(REQUEST A):
List every Bible reference (book, chapter and verse) cited in the passage on tradition below.

-- begin GIVEN PASSAGE --

I would also tweak his last sentence–the reformers proclaimed the truth which they believed they had found while rejecting the truth which they had received. To understand what I mean by this, it is necessary to jettison the baggage most of us have with the word “tradition”, that it means “we do it this way because we’ve always done it this way and we don’t have a better answer than that”, as typified popularly everywhere from Fiddler on the Roof (a humorous example) to the Shirley Jackson short story “The Lottery” (a horrifying example). It is a given that “tradition” is used in both a positive and negative light in Scripture; there is of course the admonition about “traditions of men” but then also there is 2 Thess 2:15, “Therefore, brethren, stand fast and hold the traditions which you have been taught, whether by word or by our epistle” (compare to 2 Tim 1:13–“Hold fast the pattern of sound words which you have heard from me, in faith and love which are in Christ Jesus”) and 2 Thess 3:6, a reference to “the tradition which you received from us”. The Greek word here is παράδοσις paradosis, derived from the verb παραδίδωμι paradidomi, “to hand over, to transmit”. So, literally, παράδοσις is “that which is handed down” or “that which is handed over”. “Tradition” is simply the Latinate form of the same word; it is from “traditus”, the perfect passive participle of “tradere”, “to hand over”.

So what was passed down? “The faith once delivered to the saints” (Jude 3). “Delivered” in Greek here is again a form of παραδίδωμι, so this is the faith once “traditioned” to the saints. That faith is “the apostles’ doctrine and fellowship, the breaking of the bread, and the prayers” (Acts 2:42), and the apostles had been told that the Holy Spirit, “the Spirit of truth”, “will guide you into all truth” (John 16:13), that truth of the which the Church is “the pillar and ground” (1 Tim 3:15).

Tradition, therefore, is the truth, it is the life of the Holy Spirit in the Church, the Church which is both Body and Bride of Christ, Christ who is Himself the Truth. Tradition is not what we do because we’ve always done it and don’t have a better reason, but rather it is the the faith once “traditioned.”

So, from this perspective, the Reformers rejected that which had been “traditioned” to them while proclaiming what they believed to have been the truth they found, rather than received, by narrowing the list of acceptable sources.

By contrast, what we might generally refer to as “the catholic tradition” proclaims the truth which it receives. I don’t mean for that to sound arrogant (although it inevitably will); rather, that’s what the Greek Orthodox priest to whom Swan was speaking meant when he said that, on the inerrancy of Scripture, “we don’t think that way…we’ve just never questioned it.”

Still, there’s more of a context to his statement than just that, which brings me to Swan’s other piece:

As I think I’ve mentioned before, it is interesting to note that based on what we read in the New Testament, the “Word of God” does not seem limited to anything which was written down, and in fact, seems to speak of oral testimony.

-- end GIVEN PASSAGE --

(REQUEST B):
Reproduce the listing below word for word, from its first line down to the line containing "- row: 9 | The Pirate Movie", with both ends included.

-- begin RECORDS SHOWN --

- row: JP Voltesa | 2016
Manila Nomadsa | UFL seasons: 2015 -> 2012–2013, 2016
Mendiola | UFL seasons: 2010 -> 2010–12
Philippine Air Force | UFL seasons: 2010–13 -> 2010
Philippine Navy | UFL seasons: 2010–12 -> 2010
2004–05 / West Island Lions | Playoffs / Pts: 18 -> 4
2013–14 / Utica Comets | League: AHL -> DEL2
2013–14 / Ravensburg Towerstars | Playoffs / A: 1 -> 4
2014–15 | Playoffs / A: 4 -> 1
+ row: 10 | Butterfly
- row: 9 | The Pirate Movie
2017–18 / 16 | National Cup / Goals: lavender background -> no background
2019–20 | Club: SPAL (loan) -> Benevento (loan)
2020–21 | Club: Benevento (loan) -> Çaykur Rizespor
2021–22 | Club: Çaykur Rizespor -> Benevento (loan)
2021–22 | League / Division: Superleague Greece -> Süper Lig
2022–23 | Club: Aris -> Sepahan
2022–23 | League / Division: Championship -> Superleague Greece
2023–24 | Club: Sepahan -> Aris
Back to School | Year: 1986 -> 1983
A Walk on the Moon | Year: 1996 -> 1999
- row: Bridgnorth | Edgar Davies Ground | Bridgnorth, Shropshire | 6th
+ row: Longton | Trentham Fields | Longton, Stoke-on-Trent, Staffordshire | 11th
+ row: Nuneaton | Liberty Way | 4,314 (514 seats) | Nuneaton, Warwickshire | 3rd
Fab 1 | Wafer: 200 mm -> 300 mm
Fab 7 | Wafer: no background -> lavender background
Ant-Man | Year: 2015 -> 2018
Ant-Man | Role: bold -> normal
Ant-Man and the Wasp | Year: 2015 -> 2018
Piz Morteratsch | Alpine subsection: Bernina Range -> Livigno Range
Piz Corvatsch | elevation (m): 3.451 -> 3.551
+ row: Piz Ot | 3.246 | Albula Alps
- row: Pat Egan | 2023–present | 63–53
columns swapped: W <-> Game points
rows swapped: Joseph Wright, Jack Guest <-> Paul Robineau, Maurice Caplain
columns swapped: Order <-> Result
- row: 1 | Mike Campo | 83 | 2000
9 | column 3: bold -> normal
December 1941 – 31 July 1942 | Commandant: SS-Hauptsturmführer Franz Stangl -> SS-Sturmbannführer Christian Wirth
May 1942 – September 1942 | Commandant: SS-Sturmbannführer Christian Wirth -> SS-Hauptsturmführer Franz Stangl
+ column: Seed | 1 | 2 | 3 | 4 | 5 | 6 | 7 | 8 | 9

-- end RECORDS SHOWN --

(EXPECTED OUTPUT A):
2 Thess 2:15, 2 Tim 1:13, 2 Thess 3:6, Jude 3, Acts 2:42, John 16:13, 1 Tim 3:15

(EXPECTED OUTPUT B):
- row: JP Voltesa | 2016
Manila Nomadsa | UFL seasons: 2015 -> 2012–2013, 2016
Mendiola | UFL seasons: 2010 -> 2010–12
Philippine Air Force | UFL seasons: 2010–13 -> 2010
Philippine Navy | UFL seasons: 2010–12 -> 2010
2004–05 / West Island Lions | Playoffs / Pts: 18 -> 4
2013–14 / Utica Comets | League: AHL -> DEL2
2013–14 / Ravensburg Towerstars | Playoffs / A: 1 -> 4
2014–15 | Playoffs / A: 4 -> 1
+ row: 10 | Butterfly
- row: 9 | The Pirate Movie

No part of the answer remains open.